Ezhov, Nickolai Ivanovich (1895-1940)

Soviet party and government official whose name is associated with the height of Stalinist terror in 1937-1938. Ezhov had no formal education, having spent less than a year at a grammar school. The details of his early biography are unclear, as are the circumstances of his joining the Russian revolutionary movement. His career climb began in May 1924, when he was elected delegate to the 13th Communist Party Congress in Moscow. In 1926, he was sent to study Marxism-Leninism for a year at the Communist Academy in Moscow, and in mid-1927, he was appointed instructor in an important department of the Communist Party. In late 1930, Ezhov became head of the department which controlled the selection and appointment of Party cadres. At that time, he became part of Stalin’s inner circle.

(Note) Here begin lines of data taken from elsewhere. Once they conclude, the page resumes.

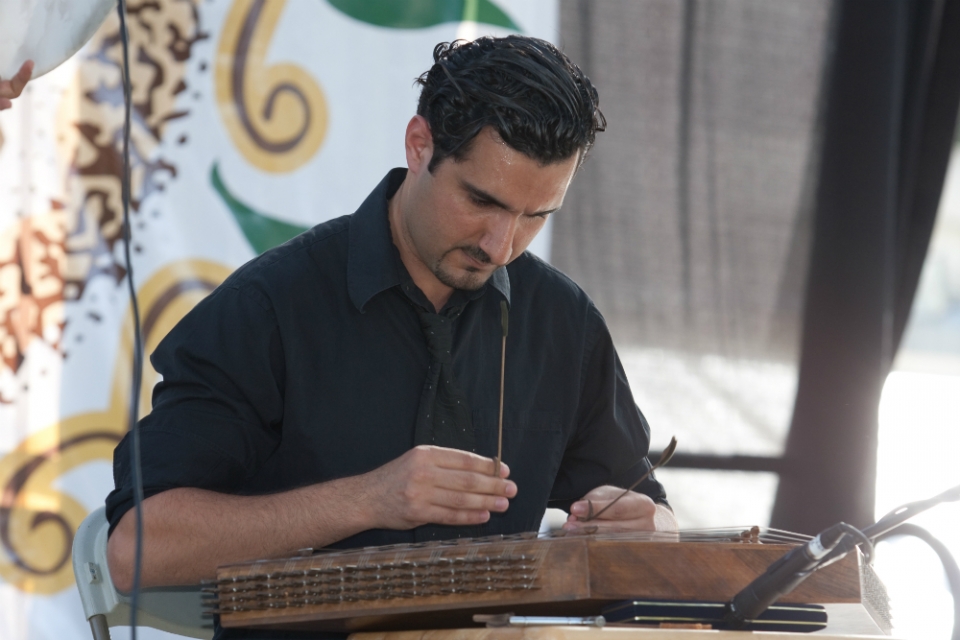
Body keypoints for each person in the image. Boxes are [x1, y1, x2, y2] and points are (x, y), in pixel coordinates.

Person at [104, 36, 677, 626]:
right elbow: (137, 551)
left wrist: (648, 527)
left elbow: (649, 510)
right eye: (482, 201)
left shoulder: (564, 322)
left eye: (535, 216)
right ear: (419, 145)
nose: (500, 245)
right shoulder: (271, 306)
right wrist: (370, 498)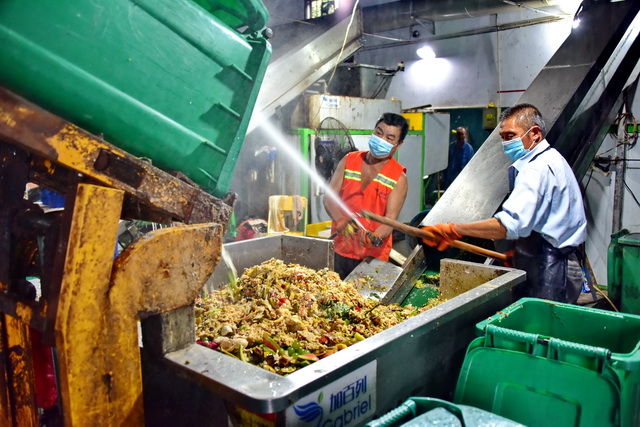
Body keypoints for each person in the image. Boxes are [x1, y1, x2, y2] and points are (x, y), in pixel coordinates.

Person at [422, 104, 586, 304]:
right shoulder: (551, 159)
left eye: (510, 136)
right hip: (553, 261)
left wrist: (453, 229)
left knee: (541, 331)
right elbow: (536, 221)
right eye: (502, 137)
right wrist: (517, 253)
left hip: (552, 269)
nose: (505, 143)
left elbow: (508, 225)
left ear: (534, 133)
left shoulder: (536, 170)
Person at [324, 113, 409, 279]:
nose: (382, 140)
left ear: (398, 145)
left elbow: (390, 220)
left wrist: (376, 236)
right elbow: (329, 198)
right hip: (341, 248)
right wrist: (340, 220)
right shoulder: (349, 160)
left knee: (364, 301)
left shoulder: (398, 178)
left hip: (373, 258)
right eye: (379, 133)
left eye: (390, 138)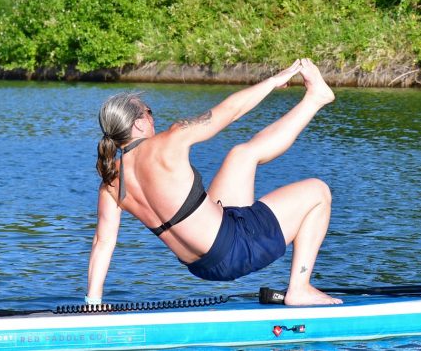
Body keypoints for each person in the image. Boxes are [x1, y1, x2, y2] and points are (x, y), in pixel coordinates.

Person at [86, 58, 342, 306]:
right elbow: (229, 111)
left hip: (202, 267)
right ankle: (299, 288)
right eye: (149, 112)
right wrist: (273, 81)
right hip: (236, 250)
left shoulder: (111, 182)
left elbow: (103, 242)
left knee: (242, 155)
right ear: (139, 123)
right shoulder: (169, 141)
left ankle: (314, 99)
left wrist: (93, 302)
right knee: (318, 192)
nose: (153, 118)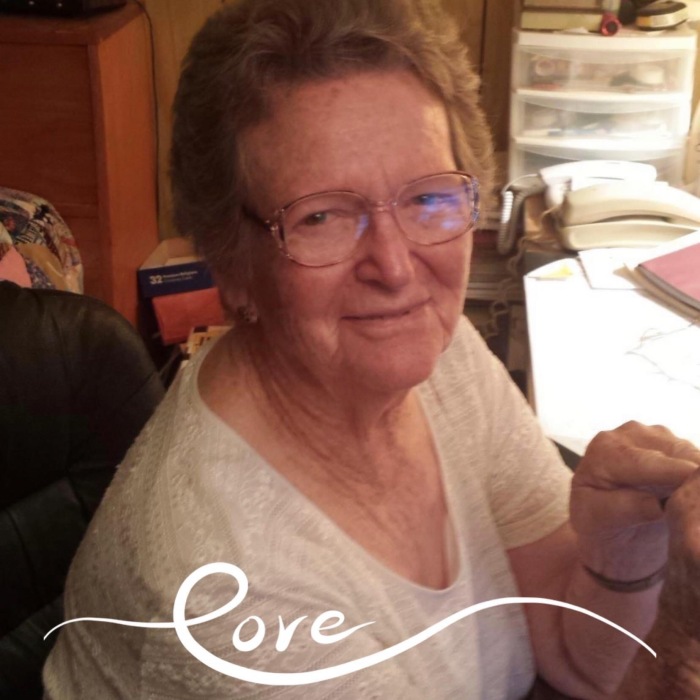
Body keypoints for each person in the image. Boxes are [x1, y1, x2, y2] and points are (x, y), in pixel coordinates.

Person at [42, 0, 700, 697]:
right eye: (322, 216)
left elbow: (572, 652)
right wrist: (682, 645)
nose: (395, 267)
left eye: (426, 199)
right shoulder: (227, 595)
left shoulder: (441, 359)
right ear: (231, 262)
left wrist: (620, 556)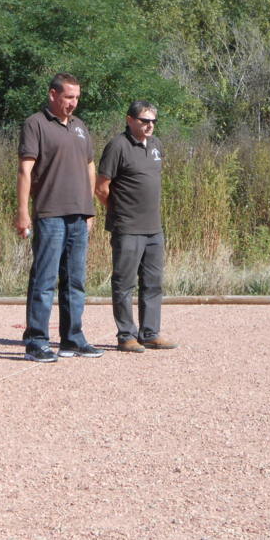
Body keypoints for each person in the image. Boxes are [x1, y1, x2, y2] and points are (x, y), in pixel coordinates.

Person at [14, 73, 103, 362]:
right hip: (50, 213)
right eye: (68, 97)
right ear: (53, 94)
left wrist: (89, 208)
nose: (73, 103)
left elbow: (90, 166)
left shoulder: (79, 127)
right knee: (44, 278)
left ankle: (73, 338)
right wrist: (23, 212)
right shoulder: (35, 124)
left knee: (75, 280)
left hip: (79, 214)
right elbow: (25, 170)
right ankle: (37, 340)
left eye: (76, 98)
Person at [95, 100, 177, 351]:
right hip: (128, 227)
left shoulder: (155, 145)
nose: (149, 125)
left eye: (153, 121)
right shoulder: (117, 146)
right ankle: (126, 336)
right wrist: (118, 212)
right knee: (124, 282)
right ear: (130, 120)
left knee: (153, 282)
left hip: (154, 228)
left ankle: (150, 332)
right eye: (144, 120)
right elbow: (101, 188)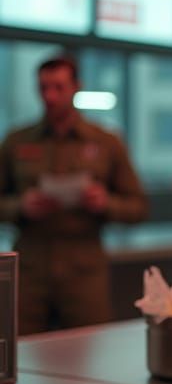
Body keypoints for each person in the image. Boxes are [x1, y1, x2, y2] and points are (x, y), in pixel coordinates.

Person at [0, 55, 147, 334]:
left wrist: (105, 203)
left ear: (76, 87)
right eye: (43, 88)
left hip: (84, 267)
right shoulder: (17, 141)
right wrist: (21, 206)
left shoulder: (106, 142)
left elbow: (139, 207)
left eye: (58, 87)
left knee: (88, 351)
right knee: (20, 351)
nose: (50, 96)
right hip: (30, 265)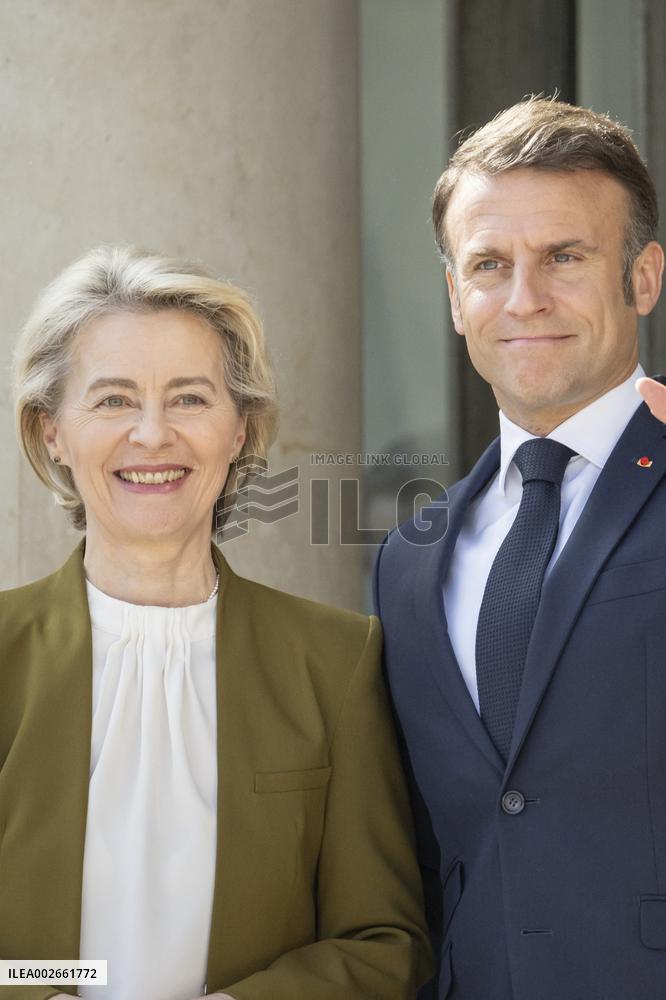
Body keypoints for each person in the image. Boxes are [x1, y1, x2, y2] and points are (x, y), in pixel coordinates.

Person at [1, 245, 432, 1000]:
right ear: (51, 433)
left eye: (190, 398)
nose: (153, 434)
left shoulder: (335, 662)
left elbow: (384, 943)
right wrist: (60, 987)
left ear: (239, 431)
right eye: (112, 400)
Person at [374, 97, 666, 1000]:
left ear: (643, 278)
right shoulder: (409, 561)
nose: (524, 297)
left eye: (564, 258)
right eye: (490, 265)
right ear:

From 1933 to 1936, Ezhov supervised the purge of party cadres. In 1934, he was elected to the Party Central Committee and became Deputy Chairman of the Party Control Commission. That same year, Ezhov took part in the reorganization of OGPU, the Soviet security agency, and the organization of its successor agency, the NKVD.

Beginning in late 1934, Ezhov became Stalin’s de facto representative at the NKVD, gradually assuming control over its operations. In February 1935, he was elected Secretary of the Communist Party Central Committee and later Chairman of the Party Control Commission – which made him the de facto supreme judge of the Party. In August 1935, at Stalin’s suggestion, Ezhov was elected to the Executive Committee of the Comintern, in which capacity he presided over the purge of political émigrés. In 1936, he played a leading role in staging the first Moscow political trial. On October 1 of that year, he became the Narcom, or Commissar, of the NKVD. As head of the NKVD, Ezhov was one of the major executors of the mass repressions known as the “great terror.”

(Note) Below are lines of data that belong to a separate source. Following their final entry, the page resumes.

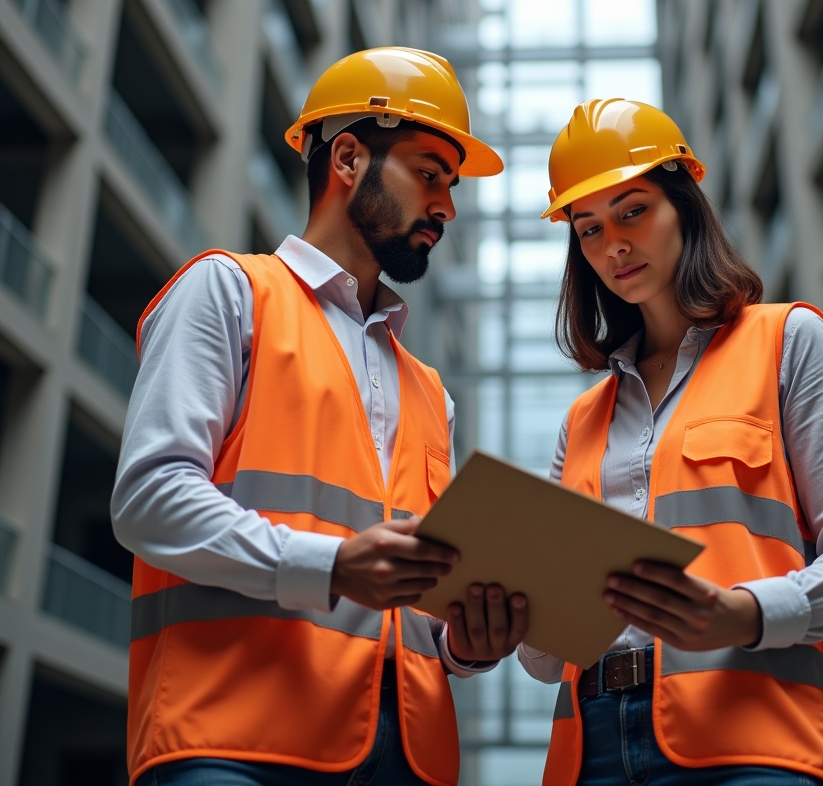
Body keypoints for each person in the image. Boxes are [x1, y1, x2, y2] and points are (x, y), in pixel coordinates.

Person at [112, 48, 527, 786]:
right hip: (234, 741)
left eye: (451, 186)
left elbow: (415, 607)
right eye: (430, 173)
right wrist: (332, 565)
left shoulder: (430, 389)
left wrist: (466, 642)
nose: (447, 207)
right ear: (346, 158)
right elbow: (148, 499)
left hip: (406, 759)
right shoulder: (229, 294)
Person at [519, 98, 823, 786]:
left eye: (633, 210)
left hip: (757, 734)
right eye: (589, 227)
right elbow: (546, 660)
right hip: (591, 751)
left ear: (685, 208)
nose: (613, 245)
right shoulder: (581, 422)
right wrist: (517, 616)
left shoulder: (788, 342)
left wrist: (745, 613)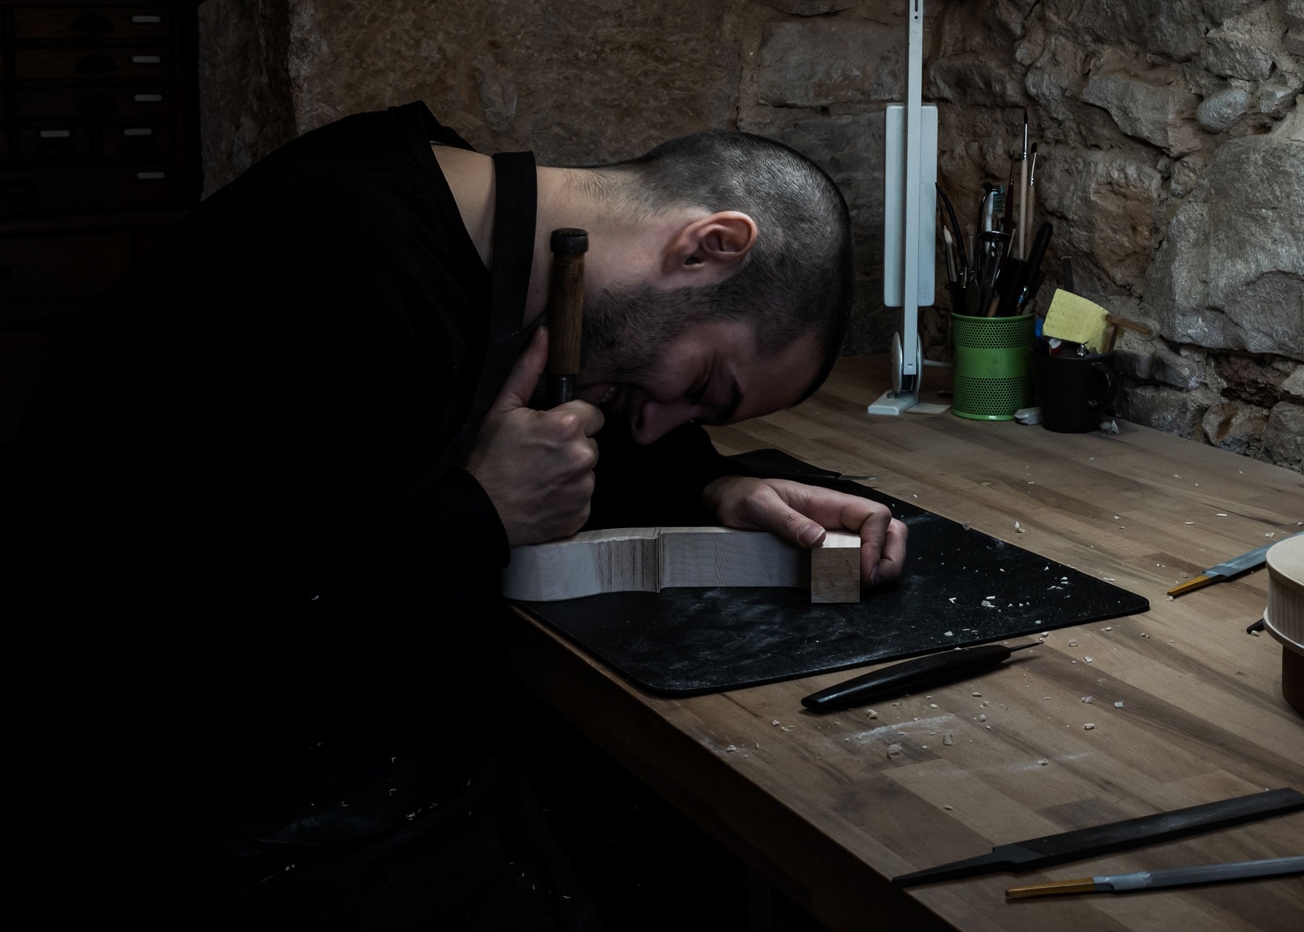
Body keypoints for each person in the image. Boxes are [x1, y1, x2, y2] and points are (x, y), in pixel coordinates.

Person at [18, 101, 904, 928]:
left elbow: (595, 402)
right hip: (172, 784)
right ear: (707, 245)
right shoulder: (338, 267)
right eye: (703, 387)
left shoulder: (497, 234)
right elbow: (201, 637)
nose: (656, 421)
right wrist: (479, 509)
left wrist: (712, 489)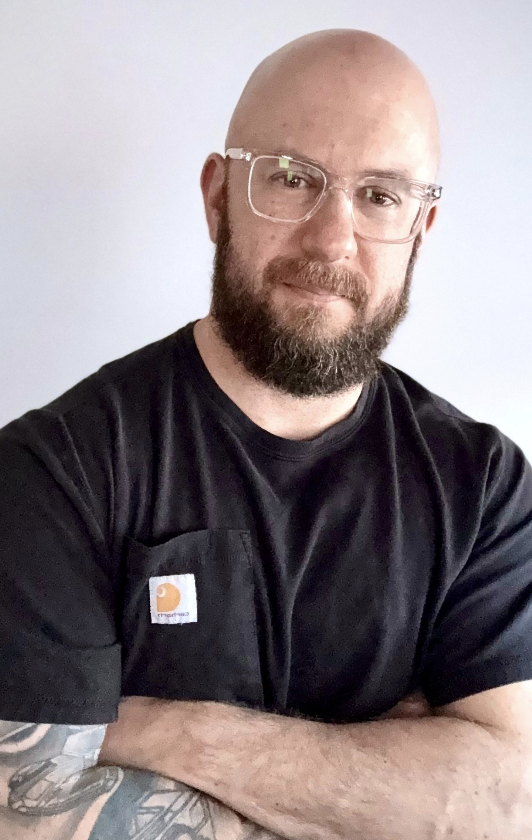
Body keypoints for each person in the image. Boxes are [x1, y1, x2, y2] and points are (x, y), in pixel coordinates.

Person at [0, 27, 531, 840]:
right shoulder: (56, 469)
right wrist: (395, 778)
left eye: (380, 195)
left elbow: (510, 802)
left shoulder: (484, 488)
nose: (330, 239)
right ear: (218, 198)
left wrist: (165, 731)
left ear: (422, 230)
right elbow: (30, 812)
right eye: (290, 179)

In November 1938, Ezhov was forced to resign as head of the NKVD, to be succeeded by Lavrentii Beria. He was arrested in April 1939 and was later charged with espionage conspiracy and outright violations of the law. In February 1940, he was sentenced to death and executed. 1

  1. Nikita Petrov, Mark Jansen. “Stalinskii pitomets” – Nickolai Ezhov. Moskva: ROSSPEN , 2008. (“Stalin’s Foster-Child – Nickolai Ezhov, Moscow: ROSSPAN, 2008.